# Question #e509f

Sep 25, 2016

Here's what I got.

#### Explanation:

It's very important to realize that you're dealing with an ion here, not with a neutral compound.

More specifically, this is the hydrogen arsenate anion, ${\text{HAsO}}_{4}^{2 -}$, which is what you get when you place arsenic acid, ${\text{H"_3"AsO}}_{4}$, in weakly basic conditions.

That said, the first thing to note here is that because you're dealing with a polyatomic ion, you must make sure that the sum of the oxidation number of each atom is equal to the overall charge of the ion.

In this case, you have

$\text{ON"_ "H" + "ON"_ "As" + 4 xx "ON"_ "O} = 2 -$

So, start with what you know.
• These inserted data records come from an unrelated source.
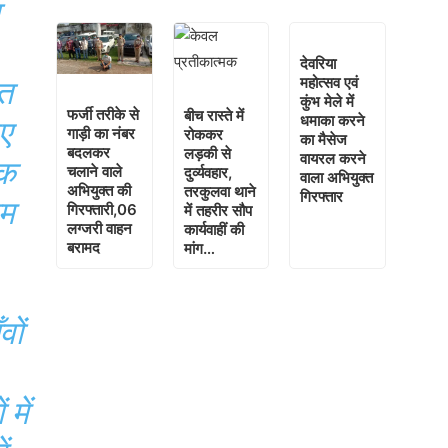
देवरिया
महोत्सव एवं
ूत
कुंभ मेले में
फर्जी तरीके से
बीच रास्ते में
धमाका करने
ुए
गाड़ी का नंबर
रोककर
का मैसेज
बदलकर
लड़की से
वायरल करने
एक
चलाने वाले
दुर्व्यवहार,
वाला अभियुक्त
अभियुक्त की
तरकुलवा थाने
गिरफ्तार
ाम
गिरफ्तारी,06
में तहरीर सौप
लग्जरी वाहन
कार्यवाहीं की
बरामद
मांग…
वों
में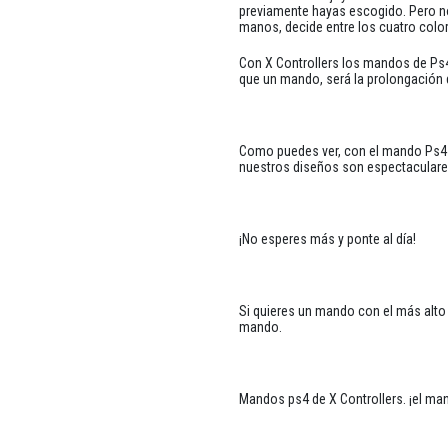
previamente hayas escogido. Pero no
manos, decide entre los cuatro color
Con X Controllers los mandos de Ps
que un mando, será la prolongación
Como puedes ver, con el mando Ps4 de
nuestros diseños son espectaculare
¡No esperes más y ponte al día!
Si quieres un mando con el más alto 
mando.
Mandos ps4 de X Controllers. ¡el ma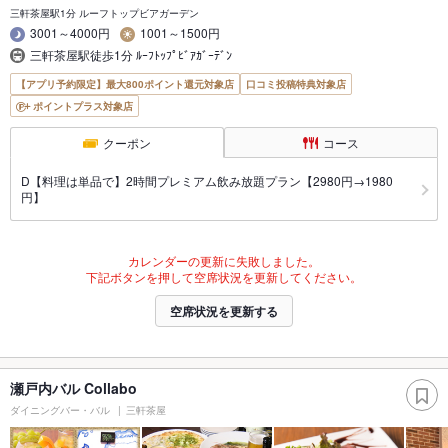
三軒茶屋駅1分 ルーフトップビアガーデン
3001～4000円
1001～1500円
三軒茶屋駅徒歩1分 ﾙｰﾌﾄｯﾌﾟﾋﾞｱｶﾞｰﾃﾞﾝ
【アプリ予約限定】最大800ポイント還元対象店
口コミ投稿特典対象店
ポイントプラス対象店
クーポン
コース
D【料理は単品で】2時間プレミアム飲み放題プラン【2980円→1980
円】
カレンダーの更新に失敗しました。
下記ボタンを押して空席状況を更新してください。
空席状況を更新する
瀬戸内バル Collabo
ダイニングバー・バル
三軒茶屋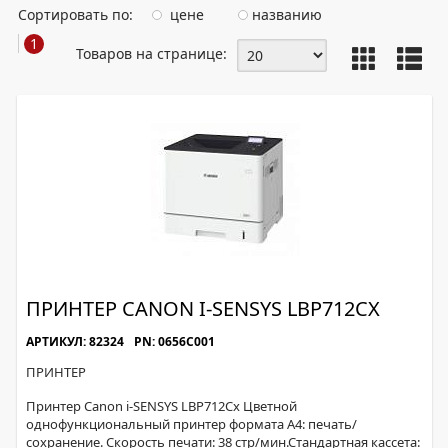
Сортировать по:
цене
названию
1
Товаров на странице:
ПРИНТЕР CANON I-SENSYS LBP712CX
АРТИКУЛ: 82324
PN: 0656C001
ПРИНТЕР
Принтер Canon i-SENSYS LBP712Cx Цветной
однофункциональный принтер формата A4: печать/
сохранение. Скорость печати: 38 стр/мин.Стандартная кассета: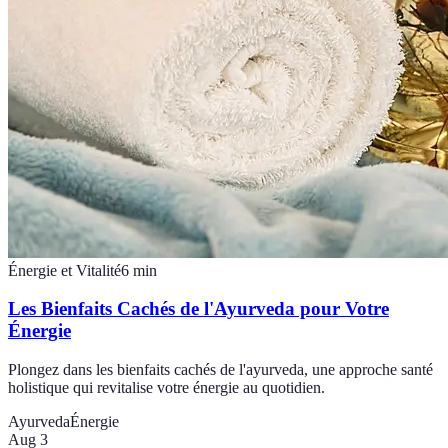
Énergie et Vitalité
6
min
Les Bienfaits Cachés de l'Ayurveda pour Votre
Énergie
Plongez dans les bienfaits cachés de l'ayurveda, une approche santé
holistique qui revitalise votre énergie au quotidien.
Ayurveda
Énergie
Aug 3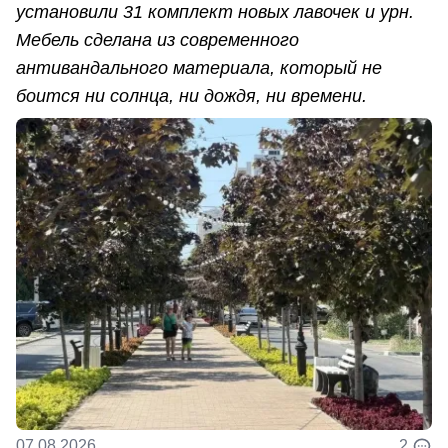
установили 31 комплект новых лавочек и урн.
Мебель сделана из современного
антивандального материала, который не
боится ни солнца, ни дождя, ни времени.
07.08.2026
2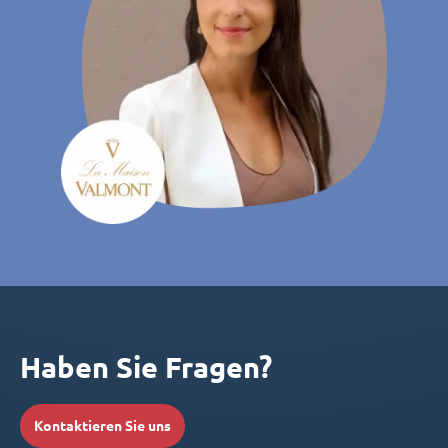
Haben Sie Fragen?
Kontaktieren Sie uns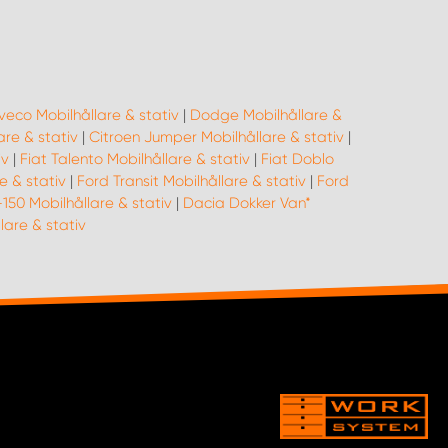
Iveco Mobilhållare & stativ
|
Dodge Mobilhållare &
re & stativ
|
Citroen Jumper Mobilhållare & stativ
|
iv
|
Fiat Talento Mobilhållare & stativ
|
Fiat Doblo
e & stativ
|
Ford Transit Mobilhållare & stativ
|
Ford
150 Mobilhållare & stativ
|
Dacia Dokker Van*
are & stativ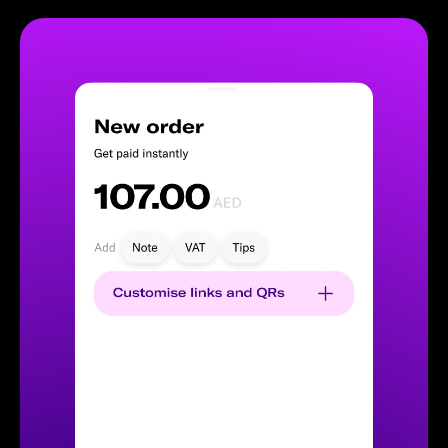
انقر على «طلب جديد» في تطبيق زينة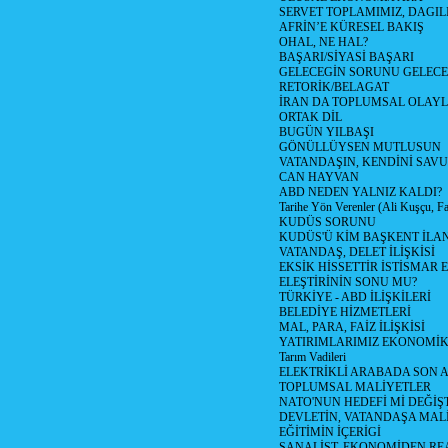
SERVET TOPLAMIMIZ, DAGIL
AFRİN’E KÜRESEL BAKIŞ
OHAL, NE HAL?
BAŞARI/SİYASİ BAŞARI
GELECEGİN SORUNU GELECEK
RETORİK/BELAGAT
İRAN DA TOPLUMSAL OLAY
ORTAK DİL
BUGÜN YILBAŞI
GÖNÜLLÜYSEN MUTLUSUN
VATANDAŞIN, KENDİNİ SAV
CAN HAYVAN
ABD NEDEN YALNIZ KALDI?
Tarihe Yön Verenler (Ali Kuşçu, Fa
KUDÜS SORUNU
KUDÜS'Ü KİM BAŞKENT İLAN
VATANDAŞ, DELET İLİŞKİSİ
EKSİK HİSSETTİR İSTİSMAR 
ELEŞTİRİNİN SONU MU?
TÜRKİYE - ABD İLİŞKİLERİ
BELEDİYE HİZMETLERİ
MAL, PARA, FAİZ İLİŞKİSİ
YATIRIMLARIMIZ EKONOMİK
Tarım Vadileri
ELEKTRİKLİ ARABADA SON
TOPLUMSAL MALİYETLER
NATO'NUN HEDEFİ Mİ DEĞİŞT
DEVLETİN, VATANDAŞA MAL
EĞİTİMİN İÇERİGİ
SANALİST, EKONOMİDEN RE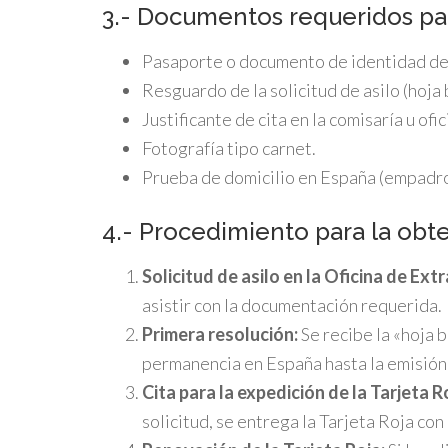
3.- Documentos requeridos par
Pasaporte o documento de identidad del
Resguardo de la solicitud de asilo (hoja 
Justificante de cita en la comisaría u ofi
Fotografía tipo carnet.
Prueba de domicilio en España (empadron
4.- Procedimiento para la obte
Solicitud de asilo en la Oficina de Ext
asistir con la documentación requerida.
Primera resolución:
Se recibe la «hoja b
permanencia en España hasta la emisión 
Cita para la expedición de la Tarjeta R
solicitud, se entrega la Tarjeta Roja con 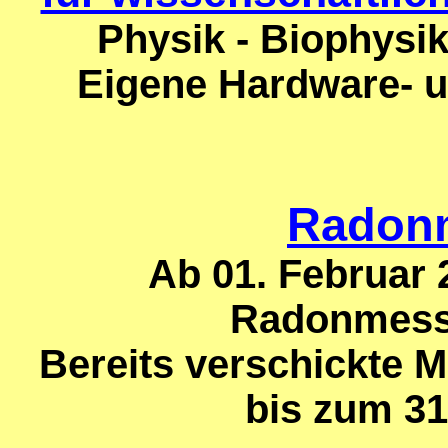
Physik - Biophysi
Eigene Hardware- 
Radon
Ab 01. Februar 
Radonmess
Bereits verschickte 
bis zum 31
Oxygen has an oxidation state of $- 2$ in almost all compounds it forms, and this case is no exception.

Similarly, hydrogen has an oxidation state of $+ 1$ in almost all compounds it forms, and this case is no exception.
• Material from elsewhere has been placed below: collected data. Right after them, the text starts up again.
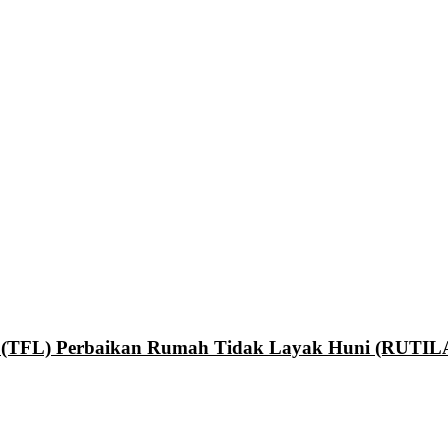
an (TFL) Perbaikan Rumah Tidak Layak Huni (RUTI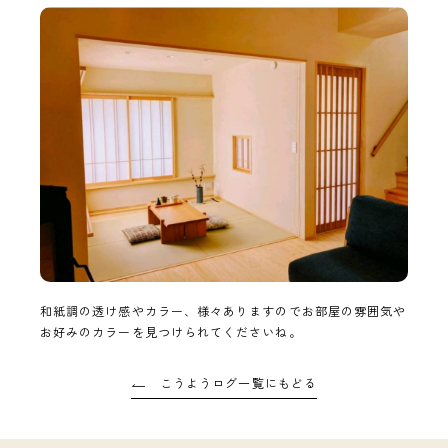
和紙調の透け感やカラー、様々ありますのでお部屋の雰囲気や
お好みのカラーを見つけられてくださいね。
こうようログ一覧にもどる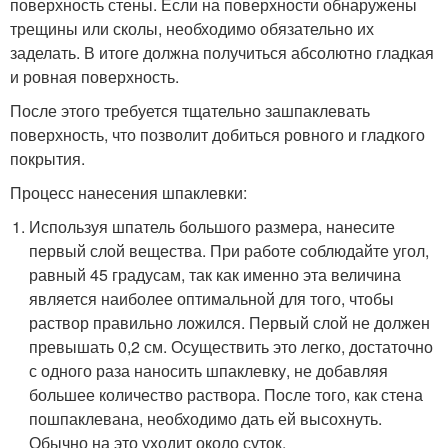
поверхность стены. Если на поверхности обнаружены
трещины или сколы, необходимо обязательно их
заделать. В итоге должна получиться абсолютно гладкая
и ровная поверхность.
После этого требуется тщательно зашпаклевать
поверхность, что позволит добиться ровного и гладкого
покрытия.
Процесс нанесения шпаклевки:
Используя шпатель большого размера, нанесите
первый слой вещества. При работе соблюдайте угол,
равный 45 градусам, так как именно эта величина
является наиболее оптимальной для того, чтобы
раствор правильно ложился. Первый слой не должен
превышать 0,2 см. Осуществить это легко, достаточно
с одного раза наносить шпаклевку, не добавляя
большее количество раствора. После того, как стена
пошпаклевана, необходимо дать ей высохнуть.
Обычно на это уходит около суток.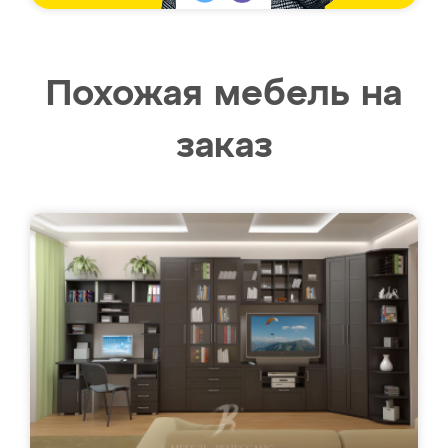
Похожая мебель на
заказ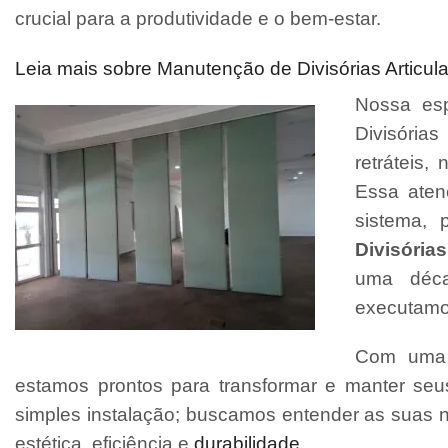
crucial para a produtividade e o bem-estar.
Leia mais sobre Manutenção de Divisórias Articul
Nossa esp
Divisórias
retráteis
Essa aten
sistema, 
Divisórias
uma déca
executamo
Com uma e
estamos prontos para transformar e manter se
simples instalação; buscamos entender as suas 
estética, eficiência e
durabilidade
.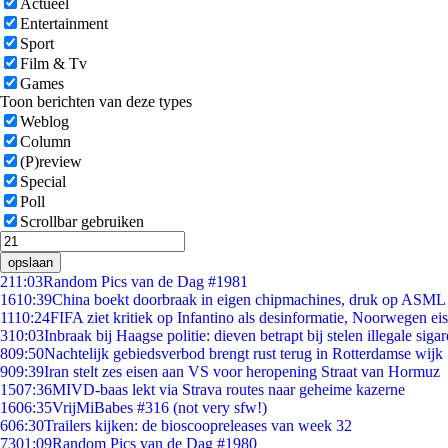
Actueel
Entertainment
Sport
Film & Tv
Games
Toon berichten van deze types
Weblog
Column
(P)review
Special
Poll
Scrollbar gebruiken
opslaan
2
11:03
Random Pics van de Dag #1981
16
10:39
China boekt doorbraak in eigen chipmachines, druk op ASML 
11
10:24
FIFA ziet kritiek op Infantino als desinformatie, Noorwegen eist
3
10:03
Inbraak bij Haagse politie: dieven betrapt bij stelen illegale sigar
8
09:50
Nachtelijk gebiedsverbod brengt rust terug in Rotterdamse wijk
9
09:39
Iran stelt zes eisen aan VS voor heropening Straat van Hormuz
15
07:36
MIVD-baas lekt via Strava routes naar geheime kazerne
16
06:35
VrijMiBabes #316 (not very sfw!)
6
06:30
Trailers kijken: de bioscoopreleases van week 32
73
01:09
Random Pics van de Dag #1980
This means that you can write

$\left(+ 1\right) + \text{ON"_ "As} + 4 \times \left(- 2\right) = - 2$

Solve to find the oxidation state of arsenic

$\text{ON"_ "As} = - 2 - \left(+ 1\right) - 4 \times \left(- 2\right)$

$\text{ON"_ "As} = - 3 + 8 = + 5$

Therefore, arsenic has an oxidation state of $+ 5$ in the hydrogen arsenate anion, ${\text{HAsO}}_{4}^{2 -}$.